Tickets for this talk are $10 and are available at the Orcas Crossroads, Darvill’s Bookstore in Eastsound, and through Brown Paper Tickets.

Those two evening events will be the talk of the town the next day, Saturday, as the Festival takes over the Eastound Village Green with a Fair from 11 a.m. to 4 p.m. and the evening, full-length production of “Othello” by the Seattle Shakespeare Company at the Orcas Center.

Orcas Events producer Veronica San Martin is providing the tents for the Fair; and she is also heading the overall Festival decorations effort. Hall says there will be a south tent and a north tent bracketing the Stage on the Green and performances will rotate through the venues, with the food and craft vendors in the middle. “We’ll bring an Orcas take to a Shakespearean street theme,” says Hall, and his eyes light up as he describes the games that will take place too.

Phil Heikkinen will be putting together a 20-table chess tournament on Saturday, Fair on the Green Day. He will roam from table to table, making his moves against all 20 opponents. Hall says when he first had some qualms about pulling all the creative events together,  “Phil has been a huge resource — he’s one of those helping angels.” (And check out the Shakespeare display in the lobby of the public library).

Lawn croquet and badminton with period “birdies” and paddles are also planned for the Green; Marcia Hansen, director of Orcas Park and Rec District heads that effort.

“We’ll bring the public into a highly active street scene concept, as if we were outside the Globe Theater, down the street from Good Queen Bess,” Robert said. There;ll be street performers from the Belingham Circus Guild, street sellers, Pippi Lustockings as a fire-spinner, a juggler from Lopez, and a fire-breather. Seventeen kids who are students at Spring Street School and their parents will perform a shortened version of “The Tempest” at noon in the Big Tent on the Green.

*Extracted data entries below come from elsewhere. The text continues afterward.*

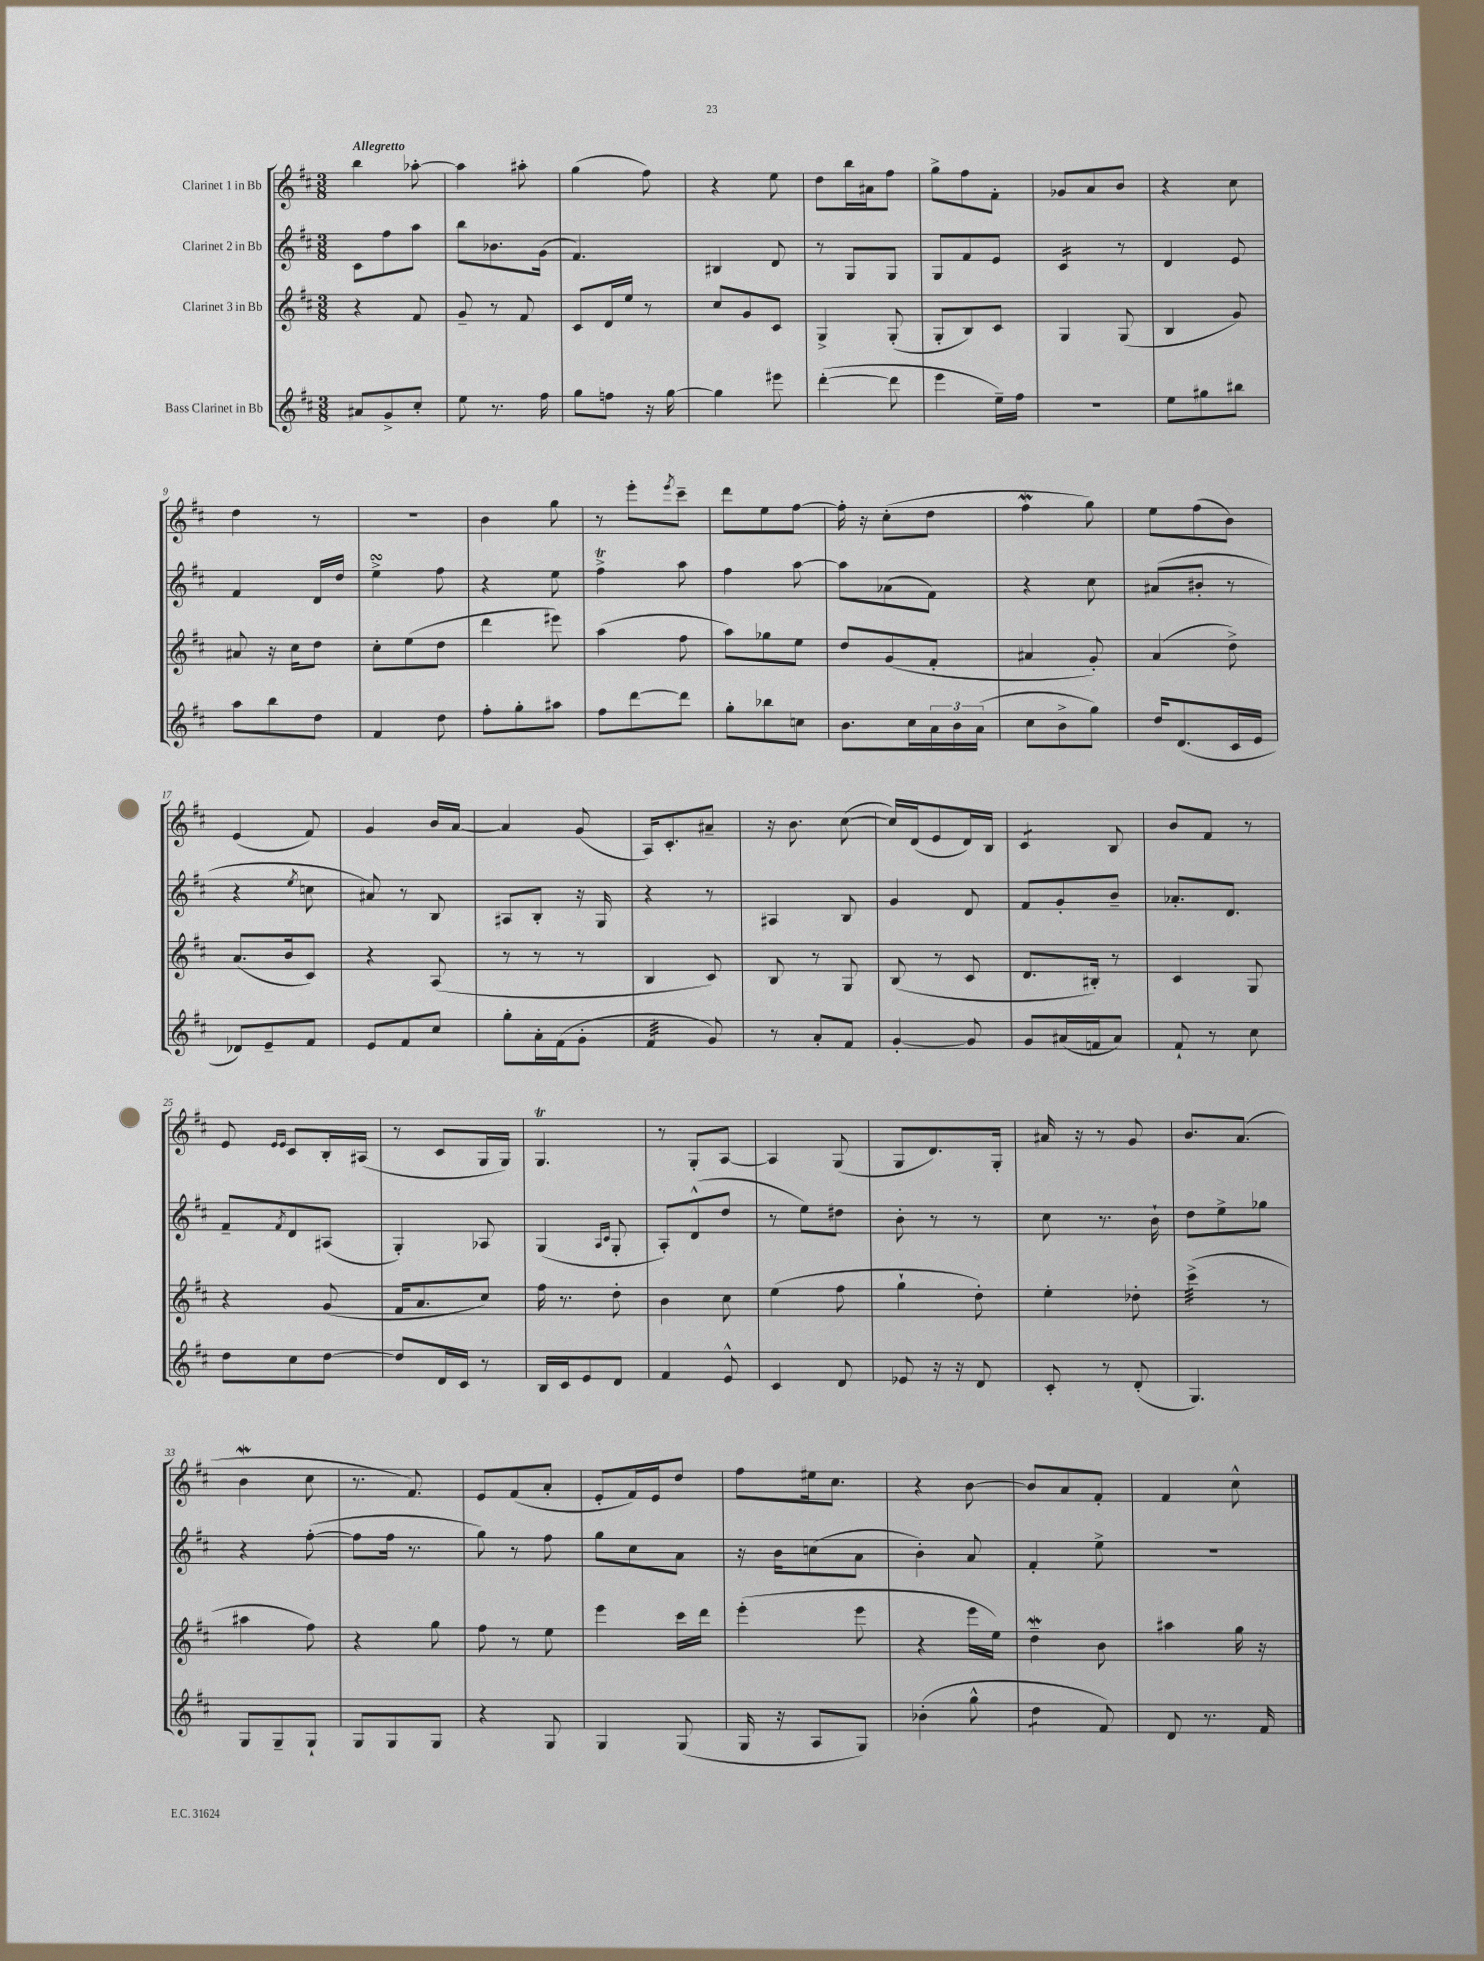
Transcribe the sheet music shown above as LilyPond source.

<<
\new StaffGroup <<
\new Staff = "s0" \with { instrumentName = "Clarinet 1 in Bb" } {
    \clef treble \key d \major \numericTimeSignature \time 3/8 \tempo "Allegretto"
    b''4 aes''8~-. |
    aes''4 ais''8-. |
    g''4( fis''8) |
    r4 e''8 |
    d''8 b''16 ais'16 fis''8 |
    g''8-> fis''8 fis'8-. |
    ges'8 a'8 b'8 |
    r4 cis''8 |
    d''4 r8 |
    R4. |
    b'4 g''8 |
    r8 e'''8-. \acciaccatura { e'''8 } cis'''8-- |
    d'''8 e''8 fis''8~ |
    fis''16-. r16 cis''8-.( d''8 |
    fis''4\mordent g''8) |
    e''8 fis''8( b'8) |
    e'4( fis'8) |
    g'4 b'16 a'16~ |
    a'4 g'8( |
    a16) cis'8.-. ais'8-- |
    r16 b'8. cis''8~( |
    cis''16) d'16( e'8 d'16) b16 |
    cis'4:8 b8 |
    b'8 fis'8 r8 |
    e'8 \grace { e'16 e'16 } cis'8 b16-. ais16( |
    r8 cis'8 g16 g16) |
    g4.\trill |
    r8 g8-. a8~ |
    a4 g8( |
    g8 d'8.) g16-. |
    ais'16 r16 r8 g'8 |
    b'8. a'8.( |
    b'4\mordent cis''8 |
    r8. fis'8.) |
    e'8 fis'8( a'8-. |
    e'8-. fis'16) e'16 d''8 |
    fis''8 eis''16 cis''8. |
    r4 b'8~ |
    b'8 a'8 fis'8-. |
    fis'4 cis''8-^ \bar "|." |
}
\new Staff = "s1" \with { instrumentName = "Clarinet 2 in Bb" } {
    \clef treble \key d \major \numericTimeSignature \time 3/8
    cis'8 fis''8 a''8 |
    b''8 bes'8. g'16( |
    fis'4.) |
    bis4 d'8 |
    r8 g8 g8 |
    g8 fis'8 e'8 |
    cis'4:16 r8 |
    d'4 e'8 |
    fis'4 d'16 d''16 |
    e''4->\turn fis''8 |
    r4 e''8 |
    fis''4->\trill a''8 |
    fis''4 a''8~ |
    a''8 aes'8( fis'8) |
    r4 cis''8 |
    ais'8( bis'8-. r8 |
    r4 \acciaccatura { e''8 } c''8 |
    ais'8) r8 b8 |
    ais8 b8-. r16 g16 |
    r4 r8 |
    ais4 b8 |
    g'4 d'8 |
    fis'8 g'8-. b'8-- |
    aes'8.-. d'8. |
    fis'8-- \acciaccatura { fis'8 } d'8 ais8( |
    g4-.) aes8 |
    g4( \grace { a16 cis'16 } g8-. |
    a8-.) d'8-^( d''8 |
    r8 e''8) dis''8 |
    b'8-. r8 r8 |
    cis''8 r8. b'16-! |
    d''8 e''8-> ges''8 |
    r4 fis''8~-.( |
    fis''8 fis''16 r8. |
    g''8) r8 fis''8 |
    g''8 cis''8 a'8 |
    r16 b'16 c''8( a'8 |
    b'4-.) a'8 |
    fis'4-. e''8-> |
    R4. \bar "|." |
}
\new Staff = "s2" \with { instrumentName = "Clarinet 3 in Bb" } {
    \clef treble \key d \major \numericTimeSignature \time 3/8
    r4 fis'8 |
    g'8-- r8 fis'8 |
    cis'8 d'16 e''16 r8 |
    cis''8 g'8 cis'8 |
    g4-> g8-.( |
    g8-. b8) cis'8 |
    g4 g8( |
    b4 g'8) |
    ais'8 r16 cis''16 d''8 |
    cis''8-. e''8( d''8 |
    d'''4 eis'''8) |
    a''4( fis''8 |
    a''8) ges''8 e''8 |
    d''8 g'8( fis'8-. |
    ais'4 g'8-.) |
    a'4( d''8->) |
    a'8.( b'16 cis'8) |
    r4 a8( |
    r8 r8 r8 |
    b4 cis'8) |
    b8 r8 g8 |
    b8( r8 cis'8 |
    d'8. bis16-.) r8 |
    cis'4 g8 |
    r4 g'8( |
    fis'16 a'8. cis''8) |
    fis''16 r8. d''8-. |
    b'4 cis''8 |
    e''4( fis''8 |
    g''4-! d''8-.) |
    e''4-. des''8-. |
    cis'''4:32->( r8 |
    ais''4 fis''8) |
    r4 g''8 |
    fis''8 r8 e''8 |
    e'''4 cis'''16 d'''16 |
    e'''4-.( e'''8 |
    r4 e'''16 e''16) |
    d''4--\mordent b'8 |
    ais''4 g''16 r16 \bar "|." |
}
\new Staff = "s3" \with { instrumentName = "Bass Clarinet in Bb" } {
    \clef treble \key d \major \numericTimeSignature \time 3/8
    ais'8 g'8-> cis''8-. |
    e''8 r8. fis''16 |
    g''8 f''8 r16 g''16~ |
    g''4 eis'''8 |
    d'''4~-.( d'''8 |
    e'''4 e''16--) fis''16 |
    R4. |
    e''8 gis''8 bis''8 |
    a''8 b''8 d''8 |
    fis'4 d''8 |
    fis''8-. g''8-. ais''8 |
    fis''8 d'''8~ d'''8 |
    g''8-. bes''8 c''8 |
    b'8. cis''16 \tuplet 3/2 { a'16 b'16 a'16( } |
    cis''8 b'8-> g''8) |
    d''16 d'8.( cis'16 e'16 |
    des'8) e'8-- fis'8 |
    e'8 fis'8 cis''8 |
    g''8-. a'16-. fis'16( g'8-. |
    fis'4:32 g'8) |
    r8 a'8-. fis'8 |
    g'4~-. g'8 |
    g'8 ais'16( f'16 ais'8) |
    fis'8-! r8 cis''8 |
    d''8 cis''8 d''8~ |
    d''8 d'16 cis'16 r8 |
    b16 cis'16 e'8 d'8 |
    fis'4 e'8-^ |
    cis'4 d'8 |
    ees'8 r16 r16 d'8 |
    cis'8-. r8 d'8-.( |
    g4.) |
    g8 g8-- g8-! |
    g8 g8 g8 |
    r4 g8 |
    g4 g8( |
    g16 r16 a8 g8) |
    bes'4-.( g''8-^ |
    d''4:8 fis'8) |
    d'8 r8. fis'16 \bar "|." |
}
>>
>>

Here’s more of the line-up:

  • Paul Freedman will reprise his role as The Bard of Avon from last year, and with students from Salmonberry School, perform scenes from several of Shakespeare’s plays.
  • Tom and Caroline Fiscus will enact a scene from the play, “Lion in Winter.”
  • Almost Classical, this year’s Orcas Has Talent winners Emmy and Lisa Carter and Paris Wilson, will play their instruments.
  • The award-winning Orcas High School Strings
  • and the food and craft vendors of the Village Green, organized by Saturday Market Manager Jennifer Pietsch

And if it’s a Festival, there must be a Parade — that will be lining up at 11 a.m. near the corner of School and North Beach Roads; it will head south to the Village Green to celebrate the arrival of William Shakespeare.

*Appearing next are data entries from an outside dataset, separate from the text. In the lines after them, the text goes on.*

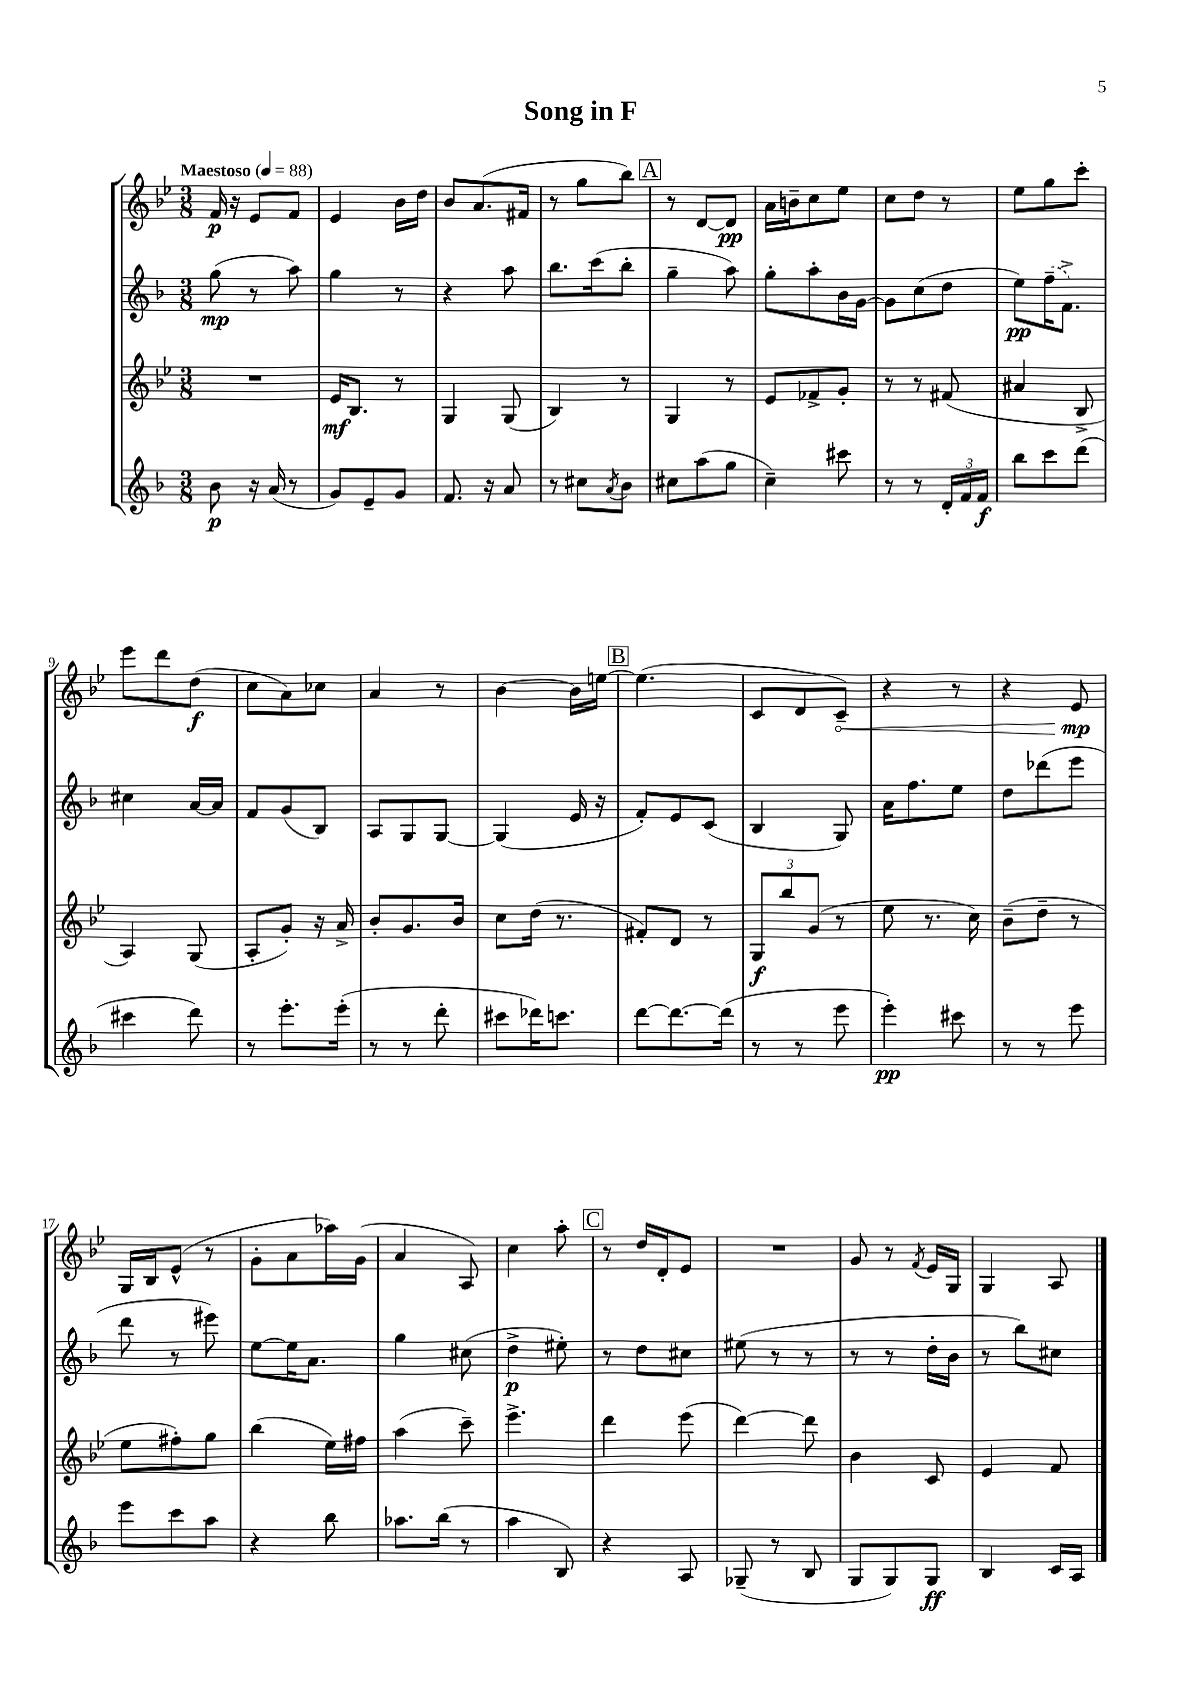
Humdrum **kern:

**kern	**dynam	**kern	**dynam	**kern	**dynam	**kern	**dynam
*part4	*part4	*part3	*part3	*part2	*part2	*part1	*part1
*staff4	*staff4	*staff3	*staff3	*staff2	*staff2	*staff1	*staff1
*clefG2	*	*clefG2	*	*clefG2	*	*clefG2	*
*k[b-]	*	*k[b-e-]	*	*k[b-]	*	*k[b-e-]	*
*M3/8	*	*M3/8	*	*M3/8	*	*M3/8	*
*MM88	*	*MM88	*	*MM88	*	*MM88	*
=1	=1	=1	=1	=1	=1	=1	=1
!	!	!	!	!	!	!LO:TX:a:B:t=Maestoso	!
8b-\	p	4.r	.	(8gg\	mp	16f/	p
.	.	.	.	.	.	16r	.
16r	.	.	.	8r	.	8e-/L	.
(16a/	.	.	.	.	.	.	.
8r	.	.	.	8aa\)	.	8f/J	.
=2	=2	=2	=2	=2	=2	=2	=2
8g/L)	.	16e-/KL	mf	4gg\	.	4e-/	.
.	.	8.B-/J	.	.	.	.	.
8e~/	.	.	.	.	.	.	.
8g/J	.	8r	.	8r	.	16b-\LL	.
.	.	.	.	.	.	16dd\JJ	.
=3	=3	=3	=3	=3	=3	=3	=3
8.f/	.	4G/	.	4r	.	8b-/L	.
.	.	.	.	.	.	(8.a/	.
16r	.	.	.	.	.	.	.
8a/	.	(8G/	.	8aa\	.	.	.
.	.	.	.	.	.	16f#X/Jk	.
=4	=4	=4	=4	=4	=4	=4	=4
8r	.	4B-/)	.	8.bb-\L	.	8r	.
8cc#X\L	.	.	.	.	.	8gg\L	.
.	.	.	.	(16ccc\k	.	.	.
8qa/	.	.	.	.	.	.	.
8b-\J	.	8r	.	8bb-'\J	.	8bb-\J)	.
!!LO:REH:place=s1:t=A
=5	=5	=5	=5	=5	=5	=5	=5
8cc#X\L	.	4G/	.	4gg~\	.	8r	.
(8aa\	.	.	.	.	.	[8d/L	.
8gg\J	.	8r	.	8aa\)	.	8d/J]	pp
=6	=6	=6	=6	=6	=6	=6	=6
4cc~\)	.	8e-/L	.	8gg'\L	.	16a\LL	.
.	.	.	.	.	.	16bn~\J	.
.	.	8f-X^/	.	8aa'\	.	8cc\	.
8ccc#X\	.	8g'/J	.	16b-\L	.	8ee-\J	.
.	.	.	.	[16g\JJ	.	.	.
=7	=7	=7	=7	=7	=7	=7	=7
8r	.	8r	.	8g\L]	.	8cc\L	.
8r	.	8r	.	(8cc\	.	8dd\J	.
24d'/LL	.	(8f#X/	.	8dd\J	.	8r	.
24f/	.	.	.	.	.	.	.
24f/JJ	f	.	.	.	.	.	.
=8	=8	=8	=8	=8	=8	=8	=8
8bb-\L	.	4a#X/	.	8ee\L)	pp	8ee-\L	.
8ccc\	.	.	.	(16ff~\K	.	8gg\	.
.	.	.	.	8.f^\J)	.	.	.
(8ddd\J	.	8B-^/	.	.	.	8ccc'\J	.
!!LO:LB:g=z
=9	=9	=9	=9	=9	=9	=9	=9
4ccc#X\	.	4A/)	.	4cc#X\	.	8eee-\L	.
.	.	.	.	.	.	8ddd\	.
8ddd\)	.	(8G/	.	[16a/LL	.	(8dd\J	f
.	.	.	.	16a/JJ]	.	.	.
=10	=10	=10	=10	=10	=10	=10	=10
8r	.	8A'/L	.	8f/L	.	8cc\L	.
8.eee'\L	.	8g'/J)	.	(8g/	.	8a\)	.
.	.	16r	.	8B-/J)	.	8cc-X\J	.
(16eee'\Jk	.	16a^/	.	.	.	.	.
=11	=11	=11	=11	=11	=11	=11	=11
8r	.	8b-'/L	.	8A/L	.	4a/	.
8r	.	8.g/	.	8G/	.	.	.
8ddd'\	.	.	.	[8G/J	.	8r	.
.	.	16b-/Jk	.	.	.	.	.
=12	=12	=12	=12	=12	=12	=12	=12
8ccc#X\L	.	8cc\L	.	(4G/]	.	[4b-\	.
16ddd-X\K)	.	(16dd\Jk	.	.	.	.	.
8.cccn\J	.	8.r	.	.	.	.	.
.	.	.	.	16e/	.	16b-\LL]	.
.	.	.	.	16r	.	[16een\JJ	.
!!LO:REH:place=s1:t=B
=13	=13	=13	=13	=13	=13	=13	=13
[8ddd\L	.	8f#X'/L)	.	8f'/L)	.	(4.ee\]	.
8.ddd\_	.	8d/J	.	8e/	.	.	.
.	.	8r	.	(8c/J	.	.	.
(16ddd\Jk]	.	.	.	.	.	.	.
=14	=14	=14	=14	=14	=14	=14	=14
8r	.	12G/L	f	4B-/	.	8c/L	.
.	.	12bb-/	.	.	.	.	.
8r	.	.	.	.	.	8d/	.
.	.	(12g/J	.	.	.	.	.
!	!	!	!	!	!	!	!LO:HP:b
8eee\	.	8r	.	8G/)	.	8c~/J)	<
=15	=15	=15	=15	=15	=15	=15	=15
4eee'\)	pp	8ee-\	.	16a\KL	.	4r	.
.	.	.	.	8.ff\	.	.	.
.	.	8.r	.	.	.	.	.
8ccc#X\	.	.	.	8ee\J	.	8r	.
.	.	16cc\)	.	.	.	.	.
=16	=16	=16	=16	=16	=16	=16	=16
8r	.	(8b-~\L	.	8dd\L	.	4r	.
8r	.	8dd~\J	.	(8ddd-X\	.	.	.
8eee\	.	8r	.	8eee\J	.	8e-/	mp
.	.	.	.	.	.	.	[
!!LO:LB:g=z
=17	=17	=17	=17	=17	=17	=17	=17
8eee\L	.	8ee-\L	.	8ddd\	.	16G/LL	.
.	.	.	.	.	.	16B-/J	.
8ccc\	.	8ff#X'\)	.	8r	.	(8e-^^/J	.
8aa\J	.	8gg\J	.	8eee#X\)	.	8r	.
=18	=18	=18	=18	=18	=18	=18	=18
4r	.	(4bb-\	.	[8ee\L	.	8g'\L	.
.	.	.	.	16ee\K]	.	8a\	.
.	.	.	.	8.a\J	.	.	.
8bb-\	.	16ee-\LL)	.	.	.	16aa-X\L)	.
.	.	16ff#X\JJ	.	.	.	(16g\JJ	.
=19	=19	=19	=19	=19	=19	=19	=19
8.aa-X\L	.	(4aa\	.	4gg\	.	4a/	.
(16bb-\Jk	.	.	.	.	.	.	.
8r	.	8ccc~\)	.	(8cc#X\	.	8A/)	.
=20	=20	=20	=20	=20	=20	=20	=20
4aa\	.	4.eee-^\	.	4dd^\	p	4cc\	.
8B-/)	.	.	.	8ee#X'\)	.	8aa'\	.
!!LO:REH:place=s1:t=C
=21	=21	=21	=21	=21	=21	=21	=21
4r	.	4ddd\	.	8r	.	8r	.
.	.	.	.	8dd\L	.	16dd/LL	.
.	.	.	.	.	.	16d'/J	.
8A/	.	(8eee-\	.	8cc#X\J	.	8e-/J	.
=22	=22	=22	=22	=22	=22	=22	=22
(8G-X~/	.	[4ddd\)	.	(8ee#X\	.	4.r	.
8r	.	.	.	8r	.	.	.
8B-/	.	8ddd\]	.	8r	.	.	.
=23	=23	=23	=23	=23	=23	=23	=23
8G/L	.	4b-\	.	8r	.	8g/	.
8G/)	.	.	.	8r	.	8r	.
.	.	.	.	.	.	8qf/	.
8G/J	ff	8c/	.	16dd'\LL	.	16e-/LL	.
.	.	.	.	16b-\JJ	.	16G/JJ	.
=24	=24	=24	=24	=24	=24	=24	=24
4B-/	.	4e-/	.	8r	.	4G/	.
.	.	.	.	8bb-\L)	.	.	.
16c/LL	.	8f/	.	8cc#X\J	.	8A/	.
16A/JJ	.	.	.	.	.	.	.
==	==	==	==	==	==	==	==
*-	*-	*-	*-	*-	*-	*-	*-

That evening the dark and cunning plot of “Othello” takes over the Orcas Center Stage. Synopsis: After the high-ranking general Othello bypasses Iago for a promotion, the cunning manipulator enacts his revenge. By playing on Othello’s insecurities, Iago paints a false vision of Othello’s faithful wife, Desdemona, which leads to a murderous fit of jealousy.

Tickets for the performance of ‘Othello’ by the Seattle Shakespeare Company are on sale now, and are available through the Orcas Center Box Office (360-376-2281), or at Brown Paper Tickets.

Then there will be celebrating another successful Shakespeare Festival, thanking the sun gods, and plotting for bigger and better things for next year!